-------- PROVIDED RECORDS

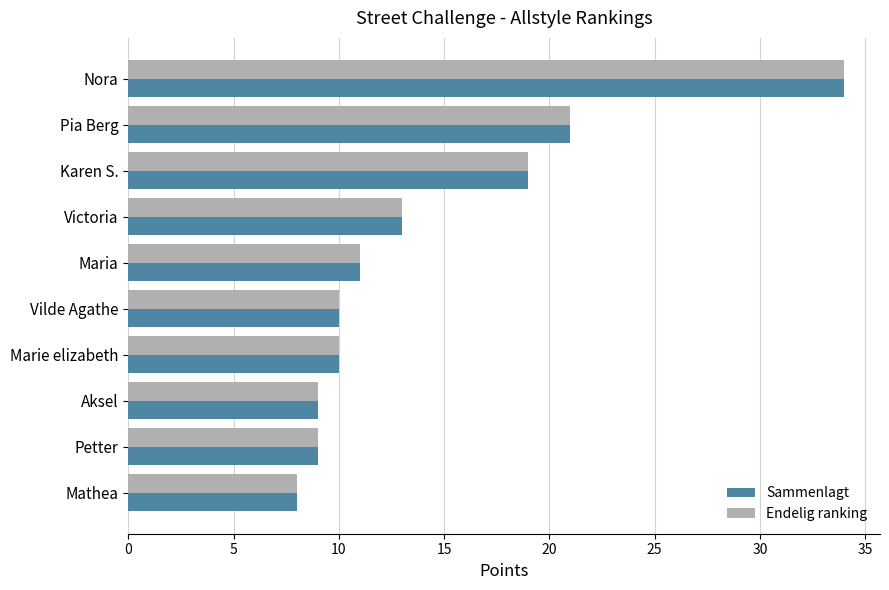

At which label is Endelig ranking closest to 21?

Pia Berg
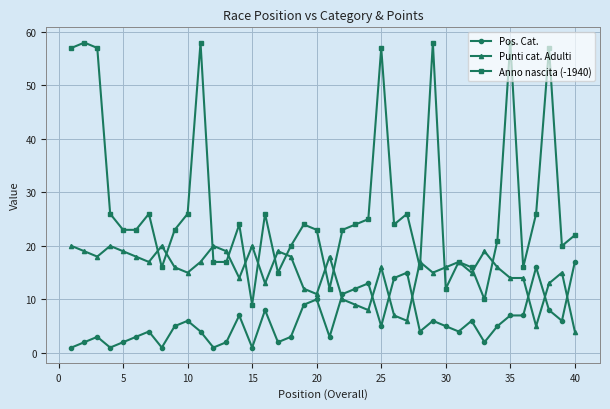

What are all the series names shown in the legend?

Pos. Cat., Punti cat. Adulti, Anno nascita (-1940)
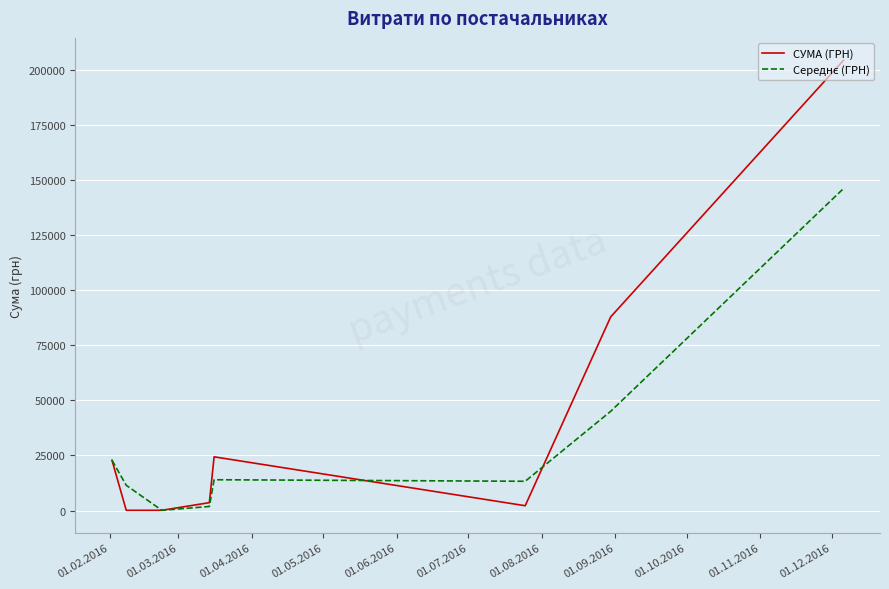

Which series has the largest range (max minus min)?

СУМА (ГРН)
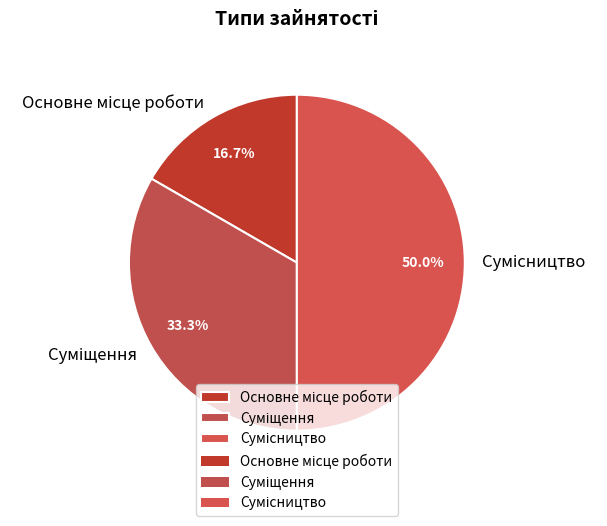

Count the number of slices in the pie.

3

----------------

WHAT YOU SHOULD DO:
Can you format the data above as a JSON list of strings, with one string per line, blank lines skipped, and the pictures left out?

RESULT OF THIS TASK:
[
  "At which label is Endelig ranking closest to 21?",
  "Pia Berg",
  "What are all the series names shown in the legend?",
  "Pos. Cat., Punti cat. Adulti, Anno nascita (-1940)",
  "Which series has the largest range (max minus min)?",
  "СУМА (ГРН)",
  "Count the number of slices in the pie.",
  "3"
]